**WHAT IS ASKED:**
A. Return, word for word, the portion of the AWS auditing guidance that opens with the words containing "Ensure you enable" and closes with "5 minutes-ish suffice?).".
B. Resume the AWS auditing guidance after its final sentence, adding further recommendations in the same manner.

**PASSAGE:**
====================

Understand your legislative and compliance responsibilities as well as operational security requirements for the environment that you are deploying into to gauge which services should be audited.
Ensure you enable the appropriate Event Selectors for all the AWS services being utilised in your account, especially services that provide solution-critical resources.
Do not exclude any management events until you have had some time to capture normal activities and have confirmed that those events do not aid in identifying unusual activity. In most situations it is better and cheaper to perform excess auditing than to incur a security breach.
Ensure you have rules to highlight Root User access, unauthorised operations, deletion of KMS keys as well as any CloudTrail modifications because an attacker may try to disable auditing to evade detection.
Use EventBridge rules to trigger emergency remediation if the delay in delivering logs to CloudWatch and then triggering a metric alarm takes too long (i.e. does detection within 5 minutes-ish suffice?).
Automate the delivery of audit files and logs to external solutions outside of your account. Segmenting logs and audit files into external systems like Splunk, ELK, DataDog or another SIEM system is good practice.

====================

**GIVEN RECORDS:**

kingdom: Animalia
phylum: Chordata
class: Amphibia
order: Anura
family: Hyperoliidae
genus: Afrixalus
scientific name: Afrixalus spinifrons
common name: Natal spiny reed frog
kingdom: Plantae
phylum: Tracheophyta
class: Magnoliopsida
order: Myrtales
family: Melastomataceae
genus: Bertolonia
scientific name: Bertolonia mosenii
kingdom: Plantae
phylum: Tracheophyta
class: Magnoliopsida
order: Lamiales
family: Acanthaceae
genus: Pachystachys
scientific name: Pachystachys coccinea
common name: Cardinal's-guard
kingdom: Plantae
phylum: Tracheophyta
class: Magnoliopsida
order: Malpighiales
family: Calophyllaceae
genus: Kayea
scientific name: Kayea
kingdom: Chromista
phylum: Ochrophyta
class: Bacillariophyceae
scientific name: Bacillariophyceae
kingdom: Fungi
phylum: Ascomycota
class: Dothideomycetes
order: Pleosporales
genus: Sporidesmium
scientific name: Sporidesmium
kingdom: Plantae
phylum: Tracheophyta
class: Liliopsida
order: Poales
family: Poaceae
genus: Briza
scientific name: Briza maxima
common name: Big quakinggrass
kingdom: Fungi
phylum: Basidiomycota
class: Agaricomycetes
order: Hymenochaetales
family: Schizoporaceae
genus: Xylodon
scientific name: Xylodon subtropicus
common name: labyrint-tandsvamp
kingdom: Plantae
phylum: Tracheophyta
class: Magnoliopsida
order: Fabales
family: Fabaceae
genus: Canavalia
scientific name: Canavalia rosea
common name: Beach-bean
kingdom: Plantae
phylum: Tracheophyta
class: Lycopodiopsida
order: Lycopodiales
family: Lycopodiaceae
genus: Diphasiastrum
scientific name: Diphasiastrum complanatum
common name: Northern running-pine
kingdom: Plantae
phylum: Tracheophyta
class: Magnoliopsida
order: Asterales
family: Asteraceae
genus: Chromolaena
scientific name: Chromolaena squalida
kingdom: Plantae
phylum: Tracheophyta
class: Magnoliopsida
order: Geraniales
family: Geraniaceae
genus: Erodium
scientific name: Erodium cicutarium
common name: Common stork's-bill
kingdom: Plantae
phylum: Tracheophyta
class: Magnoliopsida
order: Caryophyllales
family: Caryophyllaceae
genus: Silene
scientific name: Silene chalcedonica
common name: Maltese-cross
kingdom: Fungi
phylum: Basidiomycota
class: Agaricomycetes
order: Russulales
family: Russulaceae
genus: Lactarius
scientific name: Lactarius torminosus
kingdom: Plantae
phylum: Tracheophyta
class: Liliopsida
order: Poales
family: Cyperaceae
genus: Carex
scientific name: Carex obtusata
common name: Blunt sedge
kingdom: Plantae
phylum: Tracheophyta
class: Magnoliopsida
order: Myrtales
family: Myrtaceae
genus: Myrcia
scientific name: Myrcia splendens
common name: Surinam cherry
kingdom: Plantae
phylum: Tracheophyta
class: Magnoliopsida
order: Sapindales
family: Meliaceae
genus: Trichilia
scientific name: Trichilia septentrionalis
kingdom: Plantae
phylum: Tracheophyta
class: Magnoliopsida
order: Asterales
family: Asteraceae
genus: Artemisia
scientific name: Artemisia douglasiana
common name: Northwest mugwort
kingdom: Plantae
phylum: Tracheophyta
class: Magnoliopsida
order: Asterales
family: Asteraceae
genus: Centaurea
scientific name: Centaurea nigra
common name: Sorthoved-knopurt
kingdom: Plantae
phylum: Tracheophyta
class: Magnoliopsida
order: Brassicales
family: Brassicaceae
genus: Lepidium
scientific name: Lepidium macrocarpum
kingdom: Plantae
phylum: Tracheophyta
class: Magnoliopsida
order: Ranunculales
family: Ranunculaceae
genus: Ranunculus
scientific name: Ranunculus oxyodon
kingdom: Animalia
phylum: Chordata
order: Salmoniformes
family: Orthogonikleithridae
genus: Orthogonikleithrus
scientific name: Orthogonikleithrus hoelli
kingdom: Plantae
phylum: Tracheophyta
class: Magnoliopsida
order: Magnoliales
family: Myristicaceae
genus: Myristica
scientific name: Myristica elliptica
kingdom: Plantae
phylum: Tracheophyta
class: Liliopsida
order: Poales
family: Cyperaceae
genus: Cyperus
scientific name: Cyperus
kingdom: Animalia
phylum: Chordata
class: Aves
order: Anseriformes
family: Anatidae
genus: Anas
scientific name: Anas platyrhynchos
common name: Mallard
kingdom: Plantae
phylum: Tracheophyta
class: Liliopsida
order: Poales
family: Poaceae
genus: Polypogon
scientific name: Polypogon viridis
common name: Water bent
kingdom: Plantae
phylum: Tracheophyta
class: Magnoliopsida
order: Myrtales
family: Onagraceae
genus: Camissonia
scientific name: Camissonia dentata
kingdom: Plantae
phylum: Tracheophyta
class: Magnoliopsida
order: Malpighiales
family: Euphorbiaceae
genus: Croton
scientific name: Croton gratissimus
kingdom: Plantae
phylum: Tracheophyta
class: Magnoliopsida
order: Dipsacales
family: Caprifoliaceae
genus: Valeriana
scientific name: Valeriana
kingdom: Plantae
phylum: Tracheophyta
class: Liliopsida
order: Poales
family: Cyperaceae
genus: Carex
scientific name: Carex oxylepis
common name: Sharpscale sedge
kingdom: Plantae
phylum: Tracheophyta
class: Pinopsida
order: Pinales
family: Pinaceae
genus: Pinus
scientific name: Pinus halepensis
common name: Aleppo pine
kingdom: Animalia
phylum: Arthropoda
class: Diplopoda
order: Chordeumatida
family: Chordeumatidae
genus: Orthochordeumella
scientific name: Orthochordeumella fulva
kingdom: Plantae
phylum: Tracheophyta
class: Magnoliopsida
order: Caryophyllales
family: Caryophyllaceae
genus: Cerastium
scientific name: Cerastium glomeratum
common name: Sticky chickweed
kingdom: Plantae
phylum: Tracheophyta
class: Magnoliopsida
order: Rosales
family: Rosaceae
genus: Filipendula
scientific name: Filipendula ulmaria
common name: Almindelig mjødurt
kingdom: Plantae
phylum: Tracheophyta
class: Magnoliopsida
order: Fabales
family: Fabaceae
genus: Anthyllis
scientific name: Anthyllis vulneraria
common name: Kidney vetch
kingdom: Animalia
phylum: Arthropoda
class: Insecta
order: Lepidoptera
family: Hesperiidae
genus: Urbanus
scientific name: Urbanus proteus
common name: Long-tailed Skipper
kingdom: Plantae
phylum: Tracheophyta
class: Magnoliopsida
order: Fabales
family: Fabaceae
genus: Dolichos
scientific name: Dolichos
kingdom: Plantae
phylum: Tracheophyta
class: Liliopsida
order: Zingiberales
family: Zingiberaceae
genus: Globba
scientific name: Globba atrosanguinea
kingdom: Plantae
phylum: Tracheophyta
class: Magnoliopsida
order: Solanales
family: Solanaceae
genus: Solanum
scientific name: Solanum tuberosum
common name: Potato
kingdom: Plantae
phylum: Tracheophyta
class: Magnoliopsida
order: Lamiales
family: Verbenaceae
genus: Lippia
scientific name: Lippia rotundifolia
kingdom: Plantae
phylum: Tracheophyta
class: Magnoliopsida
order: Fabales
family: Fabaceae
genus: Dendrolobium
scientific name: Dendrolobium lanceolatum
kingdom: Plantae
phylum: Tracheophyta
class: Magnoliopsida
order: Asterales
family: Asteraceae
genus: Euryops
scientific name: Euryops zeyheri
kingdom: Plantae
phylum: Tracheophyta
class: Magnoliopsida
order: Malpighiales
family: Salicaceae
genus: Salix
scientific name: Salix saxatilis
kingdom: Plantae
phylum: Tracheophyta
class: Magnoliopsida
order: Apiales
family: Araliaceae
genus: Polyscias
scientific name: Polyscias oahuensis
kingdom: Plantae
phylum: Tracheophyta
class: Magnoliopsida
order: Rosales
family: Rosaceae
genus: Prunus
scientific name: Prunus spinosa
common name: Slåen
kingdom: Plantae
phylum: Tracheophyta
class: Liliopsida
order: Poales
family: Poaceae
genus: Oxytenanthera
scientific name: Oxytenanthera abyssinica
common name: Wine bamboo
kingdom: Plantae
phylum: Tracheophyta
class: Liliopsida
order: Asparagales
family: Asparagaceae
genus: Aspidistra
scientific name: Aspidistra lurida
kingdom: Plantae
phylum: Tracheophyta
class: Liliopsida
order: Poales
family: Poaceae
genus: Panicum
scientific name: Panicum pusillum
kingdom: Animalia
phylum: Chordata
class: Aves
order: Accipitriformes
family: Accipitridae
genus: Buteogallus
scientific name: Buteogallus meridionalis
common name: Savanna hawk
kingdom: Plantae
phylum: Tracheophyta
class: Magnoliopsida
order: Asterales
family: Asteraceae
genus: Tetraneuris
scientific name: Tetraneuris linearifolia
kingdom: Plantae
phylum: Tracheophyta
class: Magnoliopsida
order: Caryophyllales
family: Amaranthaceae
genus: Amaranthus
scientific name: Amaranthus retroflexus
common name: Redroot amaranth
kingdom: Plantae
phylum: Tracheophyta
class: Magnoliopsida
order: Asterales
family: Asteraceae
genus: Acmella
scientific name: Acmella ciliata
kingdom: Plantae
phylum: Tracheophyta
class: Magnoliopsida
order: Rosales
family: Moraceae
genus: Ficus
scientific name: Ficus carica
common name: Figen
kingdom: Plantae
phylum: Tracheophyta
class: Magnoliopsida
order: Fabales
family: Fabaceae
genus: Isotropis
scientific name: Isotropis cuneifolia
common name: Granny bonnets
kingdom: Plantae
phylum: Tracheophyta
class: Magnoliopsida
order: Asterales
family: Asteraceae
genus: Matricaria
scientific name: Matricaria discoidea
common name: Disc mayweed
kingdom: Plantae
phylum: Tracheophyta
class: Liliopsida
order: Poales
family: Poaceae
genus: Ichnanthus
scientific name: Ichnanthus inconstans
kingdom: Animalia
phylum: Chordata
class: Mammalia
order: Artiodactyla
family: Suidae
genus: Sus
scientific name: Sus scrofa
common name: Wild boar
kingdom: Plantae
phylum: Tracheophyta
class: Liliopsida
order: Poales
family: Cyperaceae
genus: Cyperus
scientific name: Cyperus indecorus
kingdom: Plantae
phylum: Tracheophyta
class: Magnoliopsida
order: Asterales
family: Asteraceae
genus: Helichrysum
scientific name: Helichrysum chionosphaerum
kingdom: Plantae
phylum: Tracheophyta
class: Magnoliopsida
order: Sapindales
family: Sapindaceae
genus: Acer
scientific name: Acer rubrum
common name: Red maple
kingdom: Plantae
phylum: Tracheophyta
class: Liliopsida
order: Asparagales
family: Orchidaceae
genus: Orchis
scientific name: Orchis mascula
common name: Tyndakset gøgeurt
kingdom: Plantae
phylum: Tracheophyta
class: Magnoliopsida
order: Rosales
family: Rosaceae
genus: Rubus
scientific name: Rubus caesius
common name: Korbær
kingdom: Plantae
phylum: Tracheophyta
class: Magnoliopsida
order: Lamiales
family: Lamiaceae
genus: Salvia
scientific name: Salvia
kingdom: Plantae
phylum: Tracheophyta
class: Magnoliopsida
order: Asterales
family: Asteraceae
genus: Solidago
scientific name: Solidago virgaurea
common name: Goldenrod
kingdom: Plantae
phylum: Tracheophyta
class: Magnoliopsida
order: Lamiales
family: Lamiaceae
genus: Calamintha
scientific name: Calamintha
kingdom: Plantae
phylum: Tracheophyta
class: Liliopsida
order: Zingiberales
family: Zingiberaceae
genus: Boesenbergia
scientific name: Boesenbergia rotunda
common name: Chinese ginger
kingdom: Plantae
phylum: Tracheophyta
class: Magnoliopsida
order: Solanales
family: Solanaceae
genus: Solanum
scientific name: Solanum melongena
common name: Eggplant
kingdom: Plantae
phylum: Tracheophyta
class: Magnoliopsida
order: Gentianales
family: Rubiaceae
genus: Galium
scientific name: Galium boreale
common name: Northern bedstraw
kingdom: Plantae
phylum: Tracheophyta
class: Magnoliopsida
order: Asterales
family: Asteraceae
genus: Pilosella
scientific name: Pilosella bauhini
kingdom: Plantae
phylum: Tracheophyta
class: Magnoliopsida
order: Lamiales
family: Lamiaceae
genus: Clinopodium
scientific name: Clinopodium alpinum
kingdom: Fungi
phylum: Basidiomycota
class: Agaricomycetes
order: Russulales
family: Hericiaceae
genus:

====================

**PER-TASK ANSWERS:**
A.
Ensure you enable the appropriate Event Selectors for all the AWS services being utilised in your account, especially services that provide solution-critical resources.
Do not exclude any management events until you have had some time to capture normal activities and have confirmed that those events do not aid in identifying unusual activity. In most situations it is better and cheaper to perform excess auditing than to incur a security breach.
Ensure you have rules to highlight Root User access, unauthorised operations, deletion of KMS keys as well as any CloudTrail modifications because an attacker may try to disable auditing to evade detection.
Use EventBridge rules to trigger emergency remediation if the delay in delivering logs to CloudWatch and then triggering a metric alarm takes too long (i.e. does detection within 5 minutes-ish suffice?).

B.
Enable CloudTrail log file integrity so that audit files are digitally signed to ensure they have not been tampered with. You can verify the integrity of audit files using the AWS CLI.
To save costs, create a single region Ttrail if and only if you have a solution that resides within a single region. If you choose to do this, it is advisable to deny actions in other regions via IAM policies and role restrictions.
To further reduce CloudTrail expenditure, if there are multiple trails in the same region, ensure they are configured with mutually exclusive event selectors to reduce duplication of events in audit logs.
Use CloudFormation or Terraform to create a Trail using infrastructure-as-code along with S3 Bucket, Log Group, KMS keys and then have a post-deploy step that adds the Advanced Data selector configurations using AWS CLI.
Ensure access controls on the S3 bucket are restricted and enable versioning in case an attacker attempts to delete audit files.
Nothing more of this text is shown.